▶ Dataset excerpts:
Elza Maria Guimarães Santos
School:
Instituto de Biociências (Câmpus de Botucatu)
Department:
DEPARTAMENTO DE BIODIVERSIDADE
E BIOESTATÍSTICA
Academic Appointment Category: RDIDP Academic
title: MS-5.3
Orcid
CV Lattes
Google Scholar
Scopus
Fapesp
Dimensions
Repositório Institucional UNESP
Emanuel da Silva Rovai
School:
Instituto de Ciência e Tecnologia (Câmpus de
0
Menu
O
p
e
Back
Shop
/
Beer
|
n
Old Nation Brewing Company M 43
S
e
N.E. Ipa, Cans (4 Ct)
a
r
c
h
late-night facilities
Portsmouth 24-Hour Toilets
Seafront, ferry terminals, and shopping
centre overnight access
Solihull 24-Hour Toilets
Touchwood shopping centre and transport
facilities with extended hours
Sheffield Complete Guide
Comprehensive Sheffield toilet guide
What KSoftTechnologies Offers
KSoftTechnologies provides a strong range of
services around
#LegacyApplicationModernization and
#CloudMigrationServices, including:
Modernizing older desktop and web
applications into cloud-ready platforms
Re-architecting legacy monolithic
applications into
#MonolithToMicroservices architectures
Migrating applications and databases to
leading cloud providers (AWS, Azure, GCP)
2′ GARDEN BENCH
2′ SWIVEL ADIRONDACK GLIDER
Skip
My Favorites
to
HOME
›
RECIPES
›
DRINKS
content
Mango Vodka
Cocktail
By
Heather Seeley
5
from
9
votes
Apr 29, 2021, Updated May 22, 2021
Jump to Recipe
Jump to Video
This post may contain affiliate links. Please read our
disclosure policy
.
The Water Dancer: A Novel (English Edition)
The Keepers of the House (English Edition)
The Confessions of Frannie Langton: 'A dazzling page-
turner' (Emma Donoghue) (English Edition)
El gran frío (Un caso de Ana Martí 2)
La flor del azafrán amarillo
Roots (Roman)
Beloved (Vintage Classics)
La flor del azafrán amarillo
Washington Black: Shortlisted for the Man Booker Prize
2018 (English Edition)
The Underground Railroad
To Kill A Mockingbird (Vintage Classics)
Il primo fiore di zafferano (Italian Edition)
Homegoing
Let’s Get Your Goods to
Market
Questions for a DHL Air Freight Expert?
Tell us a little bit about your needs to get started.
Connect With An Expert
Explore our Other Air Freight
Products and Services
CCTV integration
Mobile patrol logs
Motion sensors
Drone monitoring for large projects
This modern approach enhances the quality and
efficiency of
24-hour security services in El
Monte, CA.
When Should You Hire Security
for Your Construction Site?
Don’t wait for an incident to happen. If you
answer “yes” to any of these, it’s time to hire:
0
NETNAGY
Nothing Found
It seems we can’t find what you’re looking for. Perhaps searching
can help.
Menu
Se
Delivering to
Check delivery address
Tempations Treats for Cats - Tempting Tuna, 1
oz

▶ Exercise directions:
Output should match, line for line, the stretch of the material above from the line holding "To Kill A Mockingbird (Vintage Classics)" through the line holding "Don’t wait for an incident to happen. If you".

▶ Finished exercise:
To Kill A Mockingbird (Vintage Classics)
Il primo fiore di zafferano (Italian Edition)
Homegoing
Let’s Get Your Goods to
Market
Questions for a DHL Air Freight Expert?
Tell us a little bit about your needs to get started.
Connect With An Expert
Explore our Other Air Freight
Products and Services
CCTV integration
Mobile patrol logs
Motion sensors
Drone monitoring for large projects
This modern approach enhances the quality and
efficiency of
24-hour security services in El
Monte, CA.
When Should You Hire Security
for Your Construction Site?
Don’t wait for an incident to happen. If you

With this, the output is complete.